ACTIVITY –
Gather each line in the entries that includes the string "master".

[Stored data]
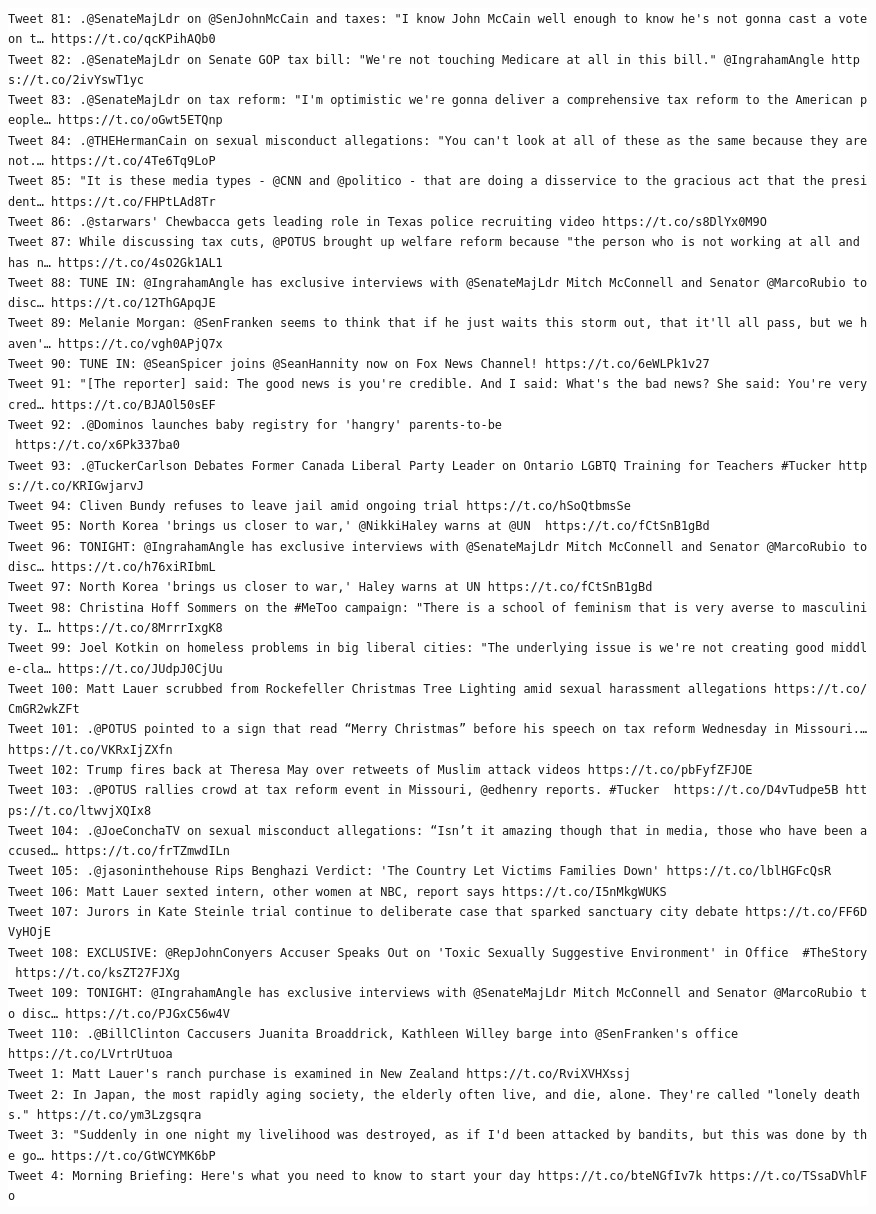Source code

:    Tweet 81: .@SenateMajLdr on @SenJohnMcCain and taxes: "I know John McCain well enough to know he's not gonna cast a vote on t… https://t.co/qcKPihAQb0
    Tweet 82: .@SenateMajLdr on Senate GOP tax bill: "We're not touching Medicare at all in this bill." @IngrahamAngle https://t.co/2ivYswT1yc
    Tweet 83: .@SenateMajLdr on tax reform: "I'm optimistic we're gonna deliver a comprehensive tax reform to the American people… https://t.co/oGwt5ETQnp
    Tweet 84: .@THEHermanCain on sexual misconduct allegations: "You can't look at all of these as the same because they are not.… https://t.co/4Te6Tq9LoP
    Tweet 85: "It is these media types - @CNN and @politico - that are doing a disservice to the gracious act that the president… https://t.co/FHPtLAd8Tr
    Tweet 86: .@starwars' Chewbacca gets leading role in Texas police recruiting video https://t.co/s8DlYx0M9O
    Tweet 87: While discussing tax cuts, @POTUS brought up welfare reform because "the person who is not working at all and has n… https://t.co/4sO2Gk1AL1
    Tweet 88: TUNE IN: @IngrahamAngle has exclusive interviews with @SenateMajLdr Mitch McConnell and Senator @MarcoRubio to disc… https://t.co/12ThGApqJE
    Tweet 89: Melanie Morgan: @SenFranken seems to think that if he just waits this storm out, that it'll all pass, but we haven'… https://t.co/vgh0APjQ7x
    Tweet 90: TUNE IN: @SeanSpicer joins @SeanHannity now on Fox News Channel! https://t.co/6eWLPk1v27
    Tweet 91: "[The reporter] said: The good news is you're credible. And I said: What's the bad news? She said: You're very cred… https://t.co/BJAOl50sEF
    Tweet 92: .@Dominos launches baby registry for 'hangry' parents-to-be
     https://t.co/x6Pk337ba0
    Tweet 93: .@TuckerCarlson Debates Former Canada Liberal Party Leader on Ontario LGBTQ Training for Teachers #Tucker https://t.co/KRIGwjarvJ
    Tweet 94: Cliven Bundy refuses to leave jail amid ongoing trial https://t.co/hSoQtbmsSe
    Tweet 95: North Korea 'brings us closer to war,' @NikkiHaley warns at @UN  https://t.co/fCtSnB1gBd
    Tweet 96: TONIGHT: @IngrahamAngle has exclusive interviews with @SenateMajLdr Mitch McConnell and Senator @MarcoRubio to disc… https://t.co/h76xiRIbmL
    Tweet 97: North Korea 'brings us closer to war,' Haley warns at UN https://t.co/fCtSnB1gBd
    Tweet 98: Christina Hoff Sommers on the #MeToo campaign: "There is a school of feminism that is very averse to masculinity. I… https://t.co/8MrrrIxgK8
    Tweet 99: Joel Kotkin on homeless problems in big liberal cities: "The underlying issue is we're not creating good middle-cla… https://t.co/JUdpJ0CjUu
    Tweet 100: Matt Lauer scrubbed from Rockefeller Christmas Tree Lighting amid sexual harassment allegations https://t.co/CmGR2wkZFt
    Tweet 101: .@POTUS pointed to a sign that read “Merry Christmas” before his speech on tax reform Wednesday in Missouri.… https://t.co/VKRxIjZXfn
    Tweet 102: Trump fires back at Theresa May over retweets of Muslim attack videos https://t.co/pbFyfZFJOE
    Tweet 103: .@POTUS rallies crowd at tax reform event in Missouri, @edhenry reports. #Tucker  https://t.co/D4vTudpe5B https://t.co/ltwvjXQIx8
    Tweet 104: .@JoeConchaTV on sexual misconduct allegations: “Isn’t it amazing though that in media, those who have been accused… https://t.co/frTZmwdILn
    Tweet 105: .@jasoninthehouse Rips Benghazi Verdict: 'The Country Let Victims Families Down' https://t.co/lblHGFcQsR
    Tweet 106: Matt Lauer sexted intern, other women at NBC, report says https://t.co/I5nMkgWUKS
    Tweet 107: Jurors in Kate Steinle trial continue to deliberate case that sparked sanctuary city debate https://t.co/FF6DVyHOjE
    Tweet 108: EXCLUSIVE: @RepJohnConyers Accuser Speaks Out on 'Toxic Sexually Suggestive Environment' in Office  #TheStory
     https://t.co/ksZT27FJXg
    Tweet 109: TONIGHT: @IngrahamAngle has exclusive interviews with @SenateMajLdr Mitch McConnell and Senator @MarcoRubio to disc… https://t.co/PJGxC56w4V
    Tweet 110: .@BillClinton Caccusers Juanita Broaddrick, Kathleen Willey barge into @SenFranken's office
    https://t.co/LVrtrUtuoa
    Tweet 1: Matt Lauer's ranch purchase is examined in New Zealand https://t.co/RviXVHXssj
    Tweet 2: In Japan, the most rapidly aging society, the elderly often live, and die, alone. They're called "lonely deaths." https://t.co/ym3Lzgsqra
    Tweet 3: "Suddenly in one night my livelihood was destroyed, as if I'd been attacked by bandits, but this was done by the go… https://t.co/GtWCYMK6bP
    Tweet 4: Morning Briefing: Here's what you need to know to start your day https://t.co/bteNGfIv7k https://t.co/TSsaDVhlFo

==

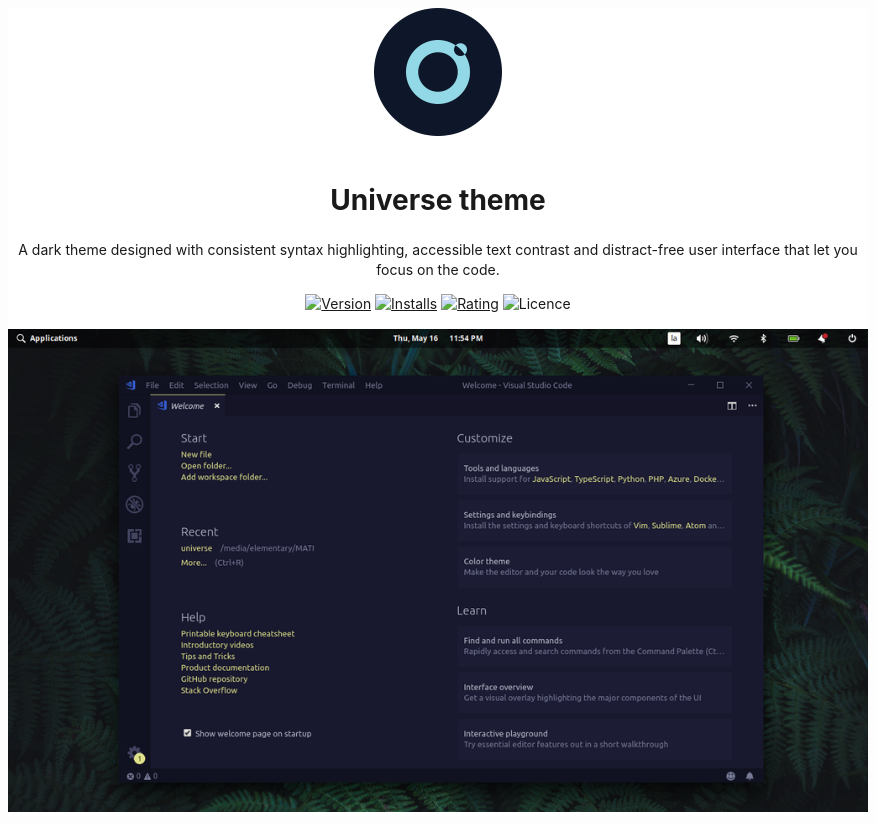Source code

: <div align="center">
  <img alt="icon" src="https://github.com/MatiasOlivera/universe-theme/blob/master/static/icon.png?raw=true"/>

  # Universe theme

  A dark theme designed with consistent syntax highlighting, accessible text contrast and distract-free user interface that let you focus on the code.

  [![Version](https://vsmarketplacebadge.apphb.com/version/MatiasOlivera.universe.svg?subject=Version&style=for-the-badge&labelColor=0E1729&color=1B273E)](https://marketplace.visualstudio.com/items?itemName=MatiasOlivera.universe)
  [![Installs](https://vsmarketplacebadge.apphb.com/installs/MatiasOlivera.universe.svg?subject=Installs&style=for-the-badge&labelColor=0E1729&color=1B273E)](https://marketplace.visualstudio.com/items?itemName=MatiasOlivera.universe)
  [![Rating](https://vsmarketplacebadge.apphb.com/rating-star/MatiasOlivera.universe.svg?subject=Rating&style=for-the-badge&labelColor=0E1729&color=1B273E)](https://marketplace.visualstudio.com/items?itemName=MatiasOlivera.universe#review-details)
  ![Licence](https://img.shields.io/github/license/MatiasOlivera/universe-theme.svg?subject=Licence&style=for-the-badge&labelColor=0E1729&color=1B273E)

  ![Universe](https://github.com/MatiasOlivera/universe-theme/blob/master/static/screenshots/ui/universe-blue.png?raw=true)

COMPLETED EXERCISE –
  <img alt="icon" src="https://github.com/MatiasOlivera/universe-theme/blob/master/static/icon.png?raw=true"/>
  ![Universe](https://github.com/MatiasOlivera/universe-theme/blob/master/static/screenshots/ui/universe-blue.png?raw=true)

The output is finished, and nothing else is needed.